**Instructions for the task:**
Render every line of text in the data below as a numbered list, omitting any blank lines. Leave the pictures out of your answer.

Saved entries:

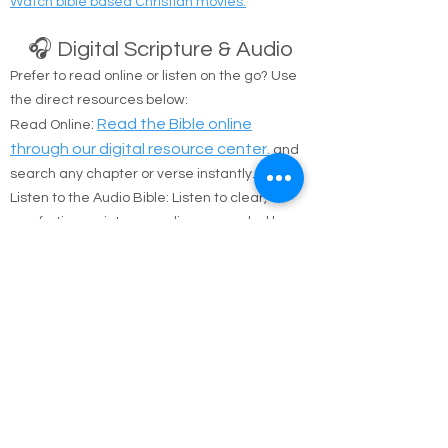
Watch bible based Christian movies.
🎧 Digital Scripture & Audio
Prefer to read online or listen on the go? Use
the direct resources below:
:
Read the Bible online
Read Online
through our digital resource center.
and
search any chapter or verse instantly.
Listen to the Audio Bible: Listen to clear,
comforting scripture readings recorded by
Brother Riston Alaimo on
YouTube.
To Donate Page
Checkout our Google Review Page
Amazon Non Perishable Food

**Output:**
1. Watch bible based Christian movies.
2. 🎧 Digital Scripture & Audio
3. Prefer to read online or listen on the go? Use
4. the direct resources below:
5. :
6. Read the Bible online
7. Read Online
8. through our digital resource center.
9. and
10. search any chapter or verse instantly.
11. Listen to the Audio Bible: Listen to clear,
12. comforting scripture readings recorded by
13. Brother Riston Alaimo on
14. YouTube.
15. To Donate Page
16. Checkout our Google Review Page
17. Amazon Non Perishable Food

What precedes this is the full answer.